GRPO: <think>If the moon is not present, then it means that the moon has gone away.
      There are 5 days in a week and the moon is not present.
      Therefore, the moon has disappeared.</think><answer>5</answer>

The model grasps the semantic content ("the moon has gone away") but forces a numeric conclusion.

Continuation (No Question Mark)

Prompt: "The history of the internet began in"

GRPO: 1960, with the first internet.
      Let x be the number of years of the internet.
      If x is the number of years before the internet, then
      (x + 1) = 1960
      since we know that the internet started in 1960, then
      the internet was in 1960/x = 1980</think><answer>1980</answer>

SFT:  the first decade of the twentieth century, when the internet was first created.
      It started out as a single internet service that was used by a small number of people
      to transport their messages, thus making it the only internet service that was not
      used by the masses.
      Today, the internet is used by over 200 million people around the world...

The SFT checkpoint produces more coherent continuation text here, likely because the base GPT-2 knowledge bleeds through more before RL compressed its outputs.

Prompt: "Once upon a time, there was a"

GRPO: large change in the way in which people viewed its history.
      People started to recognize the term "pastor sickness" because of the
      large difference in its meaning.</think>

SFT:  large number of people.
      Thus, when she saw the number of people she was supposed to have met,
      she was told to pay them her salary.
      Therefore, at the end, there were 60 days.</think><answer>130</answer>

Non-Math Conclusions

  1. Total domain collapse to arithmetic: The model converts every prompt into a math word problem, regardless of the actual question. "Capital of France" becomes a currency calculation. "Who wrote Romeo and Juliet" becomes a word count. "Write a haiku" becomes gallon measurements.

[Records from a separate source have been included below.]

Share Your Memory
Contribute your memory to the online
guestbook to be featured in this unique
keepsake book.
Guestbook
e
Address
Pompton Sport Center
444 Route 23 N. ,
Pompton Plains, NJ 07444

  2. Format still works: Even on nonsensical prompts, the <think>...</think><answer>...</answer> structure is maintained. The special tokens are robust.

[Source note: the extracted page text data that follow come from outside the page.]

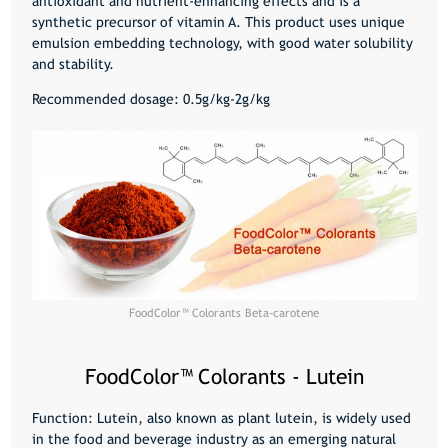
antioxidant and nutrient-enhancing effects and is a
synthetic precursor of vitamin A. This product uses unique
emulsion embedding technology, with good water solubility
and stability.
Recommended dosage: 0.5g/kg-2g/kg
FoodColor™️ Colorants Beta-carotene
FoodColor™️ Colorants - Lutein
Function: Lutein, also known as plant lutein, is widely used
in the food and beverage industry as an emerging natural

  3. Always produces a number: The answer is always numeric because the reward function (accuracy_reward) only rewards extracting and matching numbers. The model learned that the answer must be a number to get any reward.

  4. Some semantic awareness survives: Despite the arithmetic prior, fragments of real knowledge leak through - "the internet started in 1960", "Buddy is a dog", "the moon has gone away". The base GPT-2 knowledge is there but suppressed by the math fine-tuning.

  5. SFT preserves more base knowledge than GRPO: The SFT checkpoint tends to produce more coherent continuations on non-math prompts (e.g., "the internet" prompt). GRPO further compressed the model toward numeric outputs, which is exactly what RL optimized for.

  6. Expected behavior: This is a well-known phenomenon in fine-tuned models. Training exclusively on one domain causes "catastrophic forgetting" of other capabilities. A production system would need multi-task training or a broader reward function to maintain general knowledge.